For freshers, salary should be interpreted together with learning quality, tech exposure, mentorship, workload, location, and conversion or growth path. A slightly smaller offer with stronger ownership and cleaner learning loops may outperform a bigger offer that provides weak role fit or no meaningful skill depth.

Interview preparation tips for this job

Candidates applying for Jr. Software Engineer should prepare in layers. The first layer is role fit: why this company, why this role, and what proof supports your application. The second layer is technical or functional depth: the tools, concepts, or workflows most likely to appear in screening. The third layer is behavior and communication: clear explanations, honest ownership, and calm thinking when details are incomplete.
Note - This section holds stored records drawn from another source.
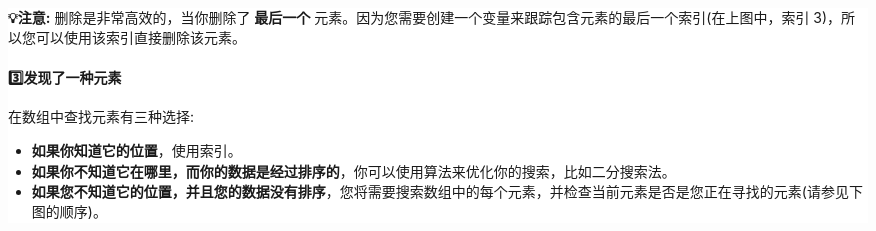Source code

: ****💡注意:**** 删除是非常高效的，当你删除了 ****最后一个**** 元素。因为您需要创建一个变量来跟踪包含元素的最后一个索引(在上图中，索引 3)，所以您可以使用该索引直接删除该元素。

#### 3️⃣发现了一种元素

在数组中查找元素有三种选择:

*   **如果你知道它的位置**，使用索引。
*   **如果你不知道它在哪里，而你的数据是经过排序的**，你可以使用算法来优化你的搜索，比如二分搜索法。
*   **如果您不知道它的位置，并且您的数据没有排序**，您将需要搜索数组中的每个元素，并检查当前元素是否是您正在寻找的元素(请参见下图的顺序)。
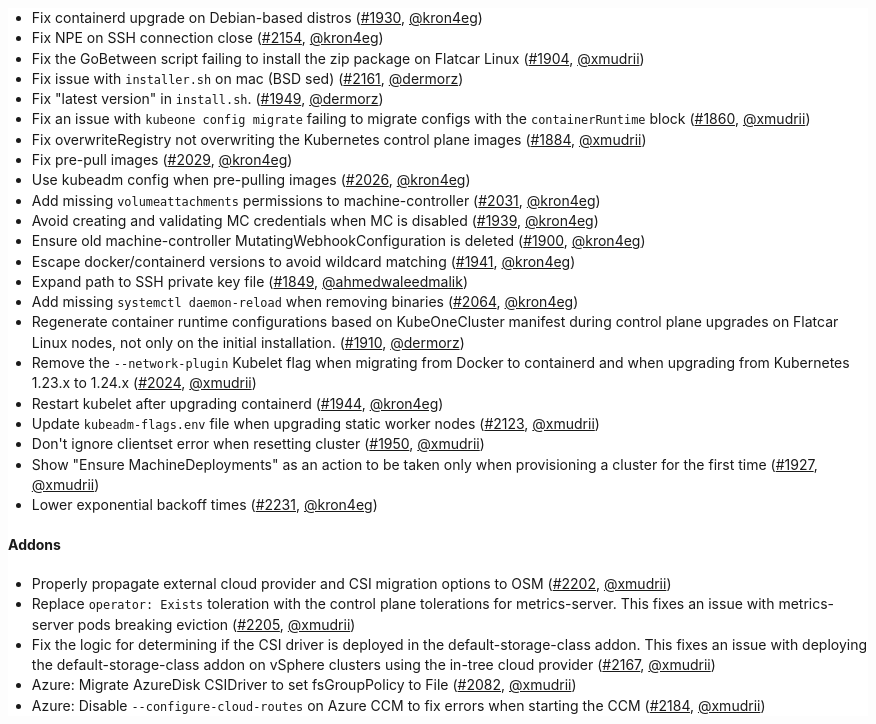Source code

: - Fix containerd upgrade on Debian-based distros ([#1930](https://github.com/kubermatic/kubeone/pull/1930), [@kron4eg](https://github.com/kron4eg))
- Fix NPE on SSH connection close ([#2154](https://github.com/kubermatic/kubeone/pull/2154), [@kron4eg](https://github.com/kron4eg))
- Fix the GoBetween script failing to install the zip package on Flatcar Linux ([#1904](https://github.com/kubermatic/kubeone/pull/1904), [@xmudrii](https://github.com/xmudrii))
- Fix issue with `installer.sh` on mac (BSD sed) ([#2161](https://github.com/kubermatic/kubeone/pull/2161), [@dermorz](https://github.com/dermorz))
- Fix "latest version" in `install.sh`. ([#1949](https://github.com/kubermatic/kubeone/pull/1949), [@dermorz](https://github.com/dermorz))
- Fix an issue with `kubeone config migrate` failing to migrate configs with the `containerRuntime` block ([#1860](https://github.com/kubermatic/kubeone/pull/1860), [@xmudrii](https://github.com/xmudrii))
- Fix overwriteRegistry not overwriting the Kubernetes control plane images ([#1884](https://github.com/kubermatic/kubeone/pull/1884), [@xmudrii](https://github.com/xmudrii))
- Fix pre-pull images ([#2029](https://github.com/kubermatic/kubeone/pull/2029), [@kron4eg](https://github.com/kron4eg))
- Use kubeadm config when pre-pulling images ([#2026](https://github.com/kubermatic/kubeone/pull/2026), [@kron4eg](https://github.com/kron4eg))
- Add missing `volumeattachments` permissions to machine-controller ([#2031](https://github.com/kubermatic/kubeone/pull/2031), [@kron4eg](https://github.com/kron4eg))
- Avoid creating and validating MC credentials when MC is disabled ([#1939](https://github.com/kubermatic/kubeone/pull/1939), [@kron4eg](https://github.com/kron4eg))
- Ensure old machine-controller MutatingWebhookConfiguration is deleted ([#1900](https://github.com/kubermatic/kubeone/pull/1900), [@kron4eg](https://github.com/kron4eg))
- Escape docker/containerd versions to avoid wildcard matching ([#1941](https://github.com/kubermatic/kubeone/pull/1941), [@kron4eg](https://github.com/kron4eg))
- Expand path to SSH private key file ([#1849](https://github.com/kubermatic/kubeone/pull/1849), [@ahmedwaleedmalik](https://github.com/ahmedwaleedmalik))
- Add missing `systemctl daemon-reload` when removing binaries ([#2064](https://github.com/kubermatic/kubeone/pull/2064), [@kron4eg](https://github.com/kron4eg))
- Regenerate container runtime configurations based on KubeOneCluster manifest during control plane upgrades on Flatcar Linux nodes, not only on the initial installation. ([#1910](https://github.com/kubermatic/kubeone/pull/1910), [@dermorz](https://github.com/dermorz))
- Remove the `--network-plugin` Kubelet flag when migrating from Docker to containerd and when upgrading from Kubernetes 1.23.x to 1.24.x ([#2024](https://github.com/kubermatic/kubeone/pull/2024), [@xmudrii](https://github.com/xmudrii))
- Restart kubelet after upgrading containerd ([#1944](https://github.com/kubermatic/kubeone/pull/1944), [@kron4eg](https://github.com/kron4eg))
- Update `kubeadm-flags.env` file when upgrading static worker nodes ([#2123](https://github.com/kubermatic/kubeone/pull/2123), [@xmudrii](https://github.com/xmudrii))
- Don't ignore clientset error when resetting cluster ([#1950](https://github.com/kubermatic/kubeone/pull/1950), [@xmudrii](https://github.com/xmudrii))
- Show "Ensure MachineDeployments" as an action to be taken only when provisioning a cluster for the first time ([#1927](https://github.com/kubermatic/kubeone/pull/1927), [@xmudrii](https://github.com/xmudrii))
- Lower exponential backoff times ([#2231](https://github.com/kubermatic/kubeone/pull/2231), [@kron4eg](https://github.com/kron4eg))

#### Addons

- Properly propagate external cloud provider and CSI migration options to OSM ([#2202](https://github.com/kubermatic/kubeone/pull/2202), [@xmudrii](https://github.com/xmudrii))
- Replace `operator: Exists` toleration with the control plane tolerations for metrics-server. This fixes an issue with metrics-server pods breaking eviction ([#2205](https://github.com/kubermatic/kubeone/pull/2205), [@xmudrii](https://github.com/xmudrii))
- Fix the logic for determining if the CSI driver is deployed in the default-storage-class addon. This fixes an issue with deploying the default-storage-class addon on vSphere clusters using the in-tree cloud provider ([#2167](https://github.com/kubermatic/kubeone/pull/2167), [@xmudrii](https://github.com/xmudrii))
- Azure: Migrate AzureDisk CSIDriver to set fsGroupPolicy to File ([#2082](https://github.com/kubermatic/kubeone/pull/2082), [@xmudrii](https://github.com/xmudrii))
- Azure: Disable `--configure-cloud-routes` on Azure CCM to fix errors when starting the CCM ([#2184](https://github.com/kubermatic/kubeone/pull/2184), [@xmudrii](https://github.com/xmudrii))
A strong practice method is to prepare a short project walk-through, a role-fit introduction, one debugging or challenge story, and a realistic answer to what you still want to learn. That combination usually performs better than memorizing long theoretical scripts.

  • Review two strongest projects deeply, not ten projects weakly
  • Prepare role-specific terminology and examples
  • Practice concise answers for HR and recruiter rounds
  • Revise fundamentals likely connected to the listed skills

Application strategy for better conversion

The best candidates do not just click apply. They adapt. Before submitting, update the top section of your resume, reorder projects if needed, and make sure your strongest evidence matches the narrative for Jr. Software Engineer. If the company uses an external portal, take form fields seriously because ATS filters often read those signals separately from the PDF.

If the route is recruiter email or a direct apply link, use that path professionally. Submit complete information, avoid spammy follow-up, and if you choose to reach out on LinkedIn, mention the role, one or two fit points, and a respectful ask. The goal is to make your application easier to trust, not louder.